AI Is a Force Multiplier (And Zero Times Anything Is Zero)
Every day I see another video about how AI will replace developers. Often, the person giving the advice has never shipped production software—or if they have, it was long enough ago that they’ve forgotten what it actually takes.
They show off single-shot games, one-prompt websites, and declare the end of engineering. Meanwhile, I’m in the trenches watching the best models struggle with actual complex systems. And it scares me—not because AI isn’t powerful, but because there’s a gold rush happening, and nobody seems to care about the wreckage it might leave behind.
The Gold Rush
Here’s what I keep seeing: single-shot demos hyped as production-ready solutions, courses on building apps from people who’ve never maintained one past day two, coding advice that skips everything that makes software actually work.
To be clear: not everyone making AI content is part of the problem. Some are genuinely helping beginners find their footing, and that matters. But the loudest voices often aren’t the most qualified ones, and the algorithm doesn’t care about nuance.
The part that worries me? These videos get millions of views. And real engineering—understanding systems, anticipating failures, designing for the humans who’ll use it and maintain it—doesn’t fit in a 60-second clip.
What Claude Code Actually Does Well
Here’s what I’ve learned after months of building with Claude Code: it’s not just about having a great model. It’s about how it grabs context from wherever you need, understands it, distills it, and synthesizes solutions from its knowledge combined with your specific situation.
Once you get used to it, you realize something powerful: you don’t need to learn every feature it offers. You need to know what you want.
Recently I needed to create a custom skill for this blog—a way to ensure consistent voice across posts. I didn’t read the skill documentation. I didn’t study the syntax. I told Claude Code what I wanted, and it figured out how to build it. It read the existing skills on my machine, understood the patterns, and created one that works.
This extends to everything. CI/CD configuration? Claude handles it. Firebase deployment? Done. Astro site setup? Built in a single conversation. I know how to do all of this—but it’s tedious, and it takes time away from the actual problem I’m solving. Claude does it in minutes.
And then there’s the stuff I genuinely don’t know. I’ve built cross-platform apps with Flutter for years, but I’d never created a fully native macOS app until VoxScript. Swift, AppKit, menu bar APIs—all new territory. Claude didn’t just save me time; it let me build something I couldn’t have built alone.
The Multiplier Effect
Think about how software used to get built: You have an idea. You design it. Maybe you have a team to brainstorm. Once everything’s written down, specialists implement each piece. If you’re a senior engineer with Kubernetes experience, but your project needs a frontend, you either learn React or hire someone who knows it.
Now? Claude becomes your team of engineers, researchers, and whiteboard.
I know I need encryption for sensitive data, so I’d use Google KMS. I don’t need to spend days reading API documentation. I tell Claude what I need, it investigates the options, proposes a plan, and I review it. If it makes sense, I ask it to implement.
The key is that I knew to ask about encryption in the first place. I knew KMS was an option. That came from experience—years of building systems where security wasn’t optional.
If you have experience building software, you know the right questions. Claude helps you find the answers faster than ever.
Where It Breaks Down
I have two projects. VoxScript is a simple macOS dictation app I built in three hours. TallyFlex is a HIPAA-compliant behavior data collection platform that hundreds of practitioners depend on daily.
For VoxScript, vibe coding works. Low stakes, simple tool, no real consequences if something breaks. I let Claude run, fixed a few things, shipped it.
TallyFlex is nothing like that. It needs strong security. Compliance. It cannot fail. Real people depend on it to do hard work with vulnerable populations.
Even the best models struggle with details that matter. They miss edge cases. They make assumptions that work in demos but fail in production. The insight that catches these things comes from experience, not from the prompt.

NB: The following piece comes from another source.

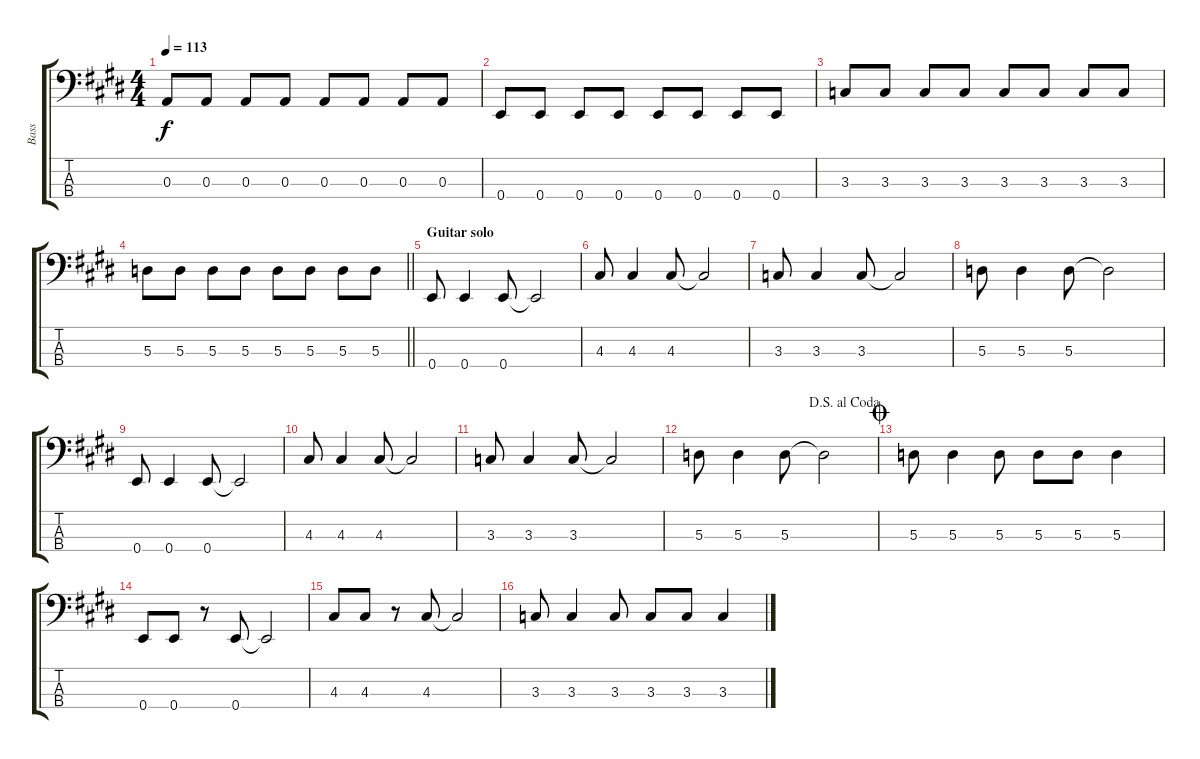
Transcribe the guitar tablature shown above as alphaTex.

Claude helps me move fast—but I never let it take the rails. Certain things need specific expertise. Your insight. Your unique way of seeing the problem. That’s how you create solutions that actually work.
The Takeaway
AI is a force multiplier. But here’s the thing about multipliers: zero times anything is still zero.

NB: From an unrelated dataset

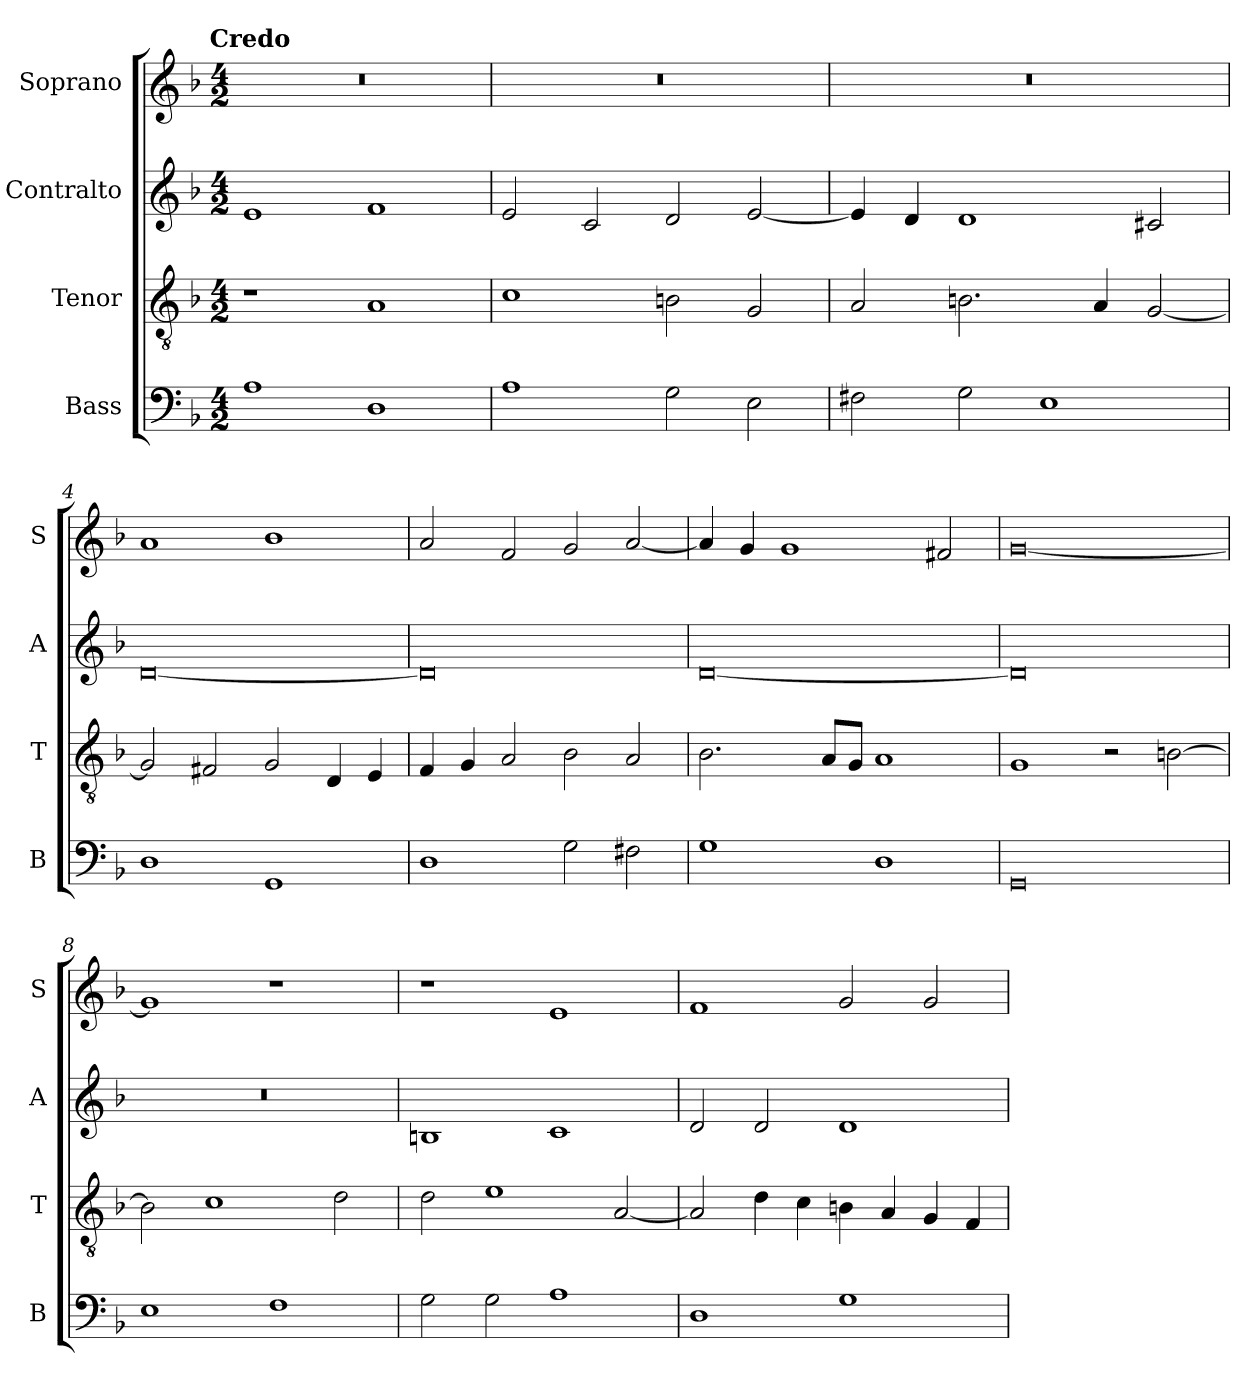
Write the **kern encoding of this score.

If you bring years of engineering experience, you get a team of researchers and implementers working at superhuman speed. If you bring a YouTube tutorial and vibes, you get code that looks right but breaks in ways you won’t understand.
But here’s the thing for people just starting out: AI can help you build that experience faster—if you use it right. Don’t just accept what it generates. Ask it to explain. Break things on purpose. Understand why the code works, not just that it works. The shortcut to nowhere is copying code you don’t understand. The shortcut to somewhere is using AI as a teacher, not just a typist.
The gold rush will fade. The courses will stop selling. The hype cycle will move on.
The builders will remain.
I might be wrong about all of this. But after months of building real products with real users, this is how I see it playing out. AI doesn’t replace experience. It reveals how much you actually have.
I’m David Cruz, and I build things while learning hard lessons. This is where I share them so you don’t have to.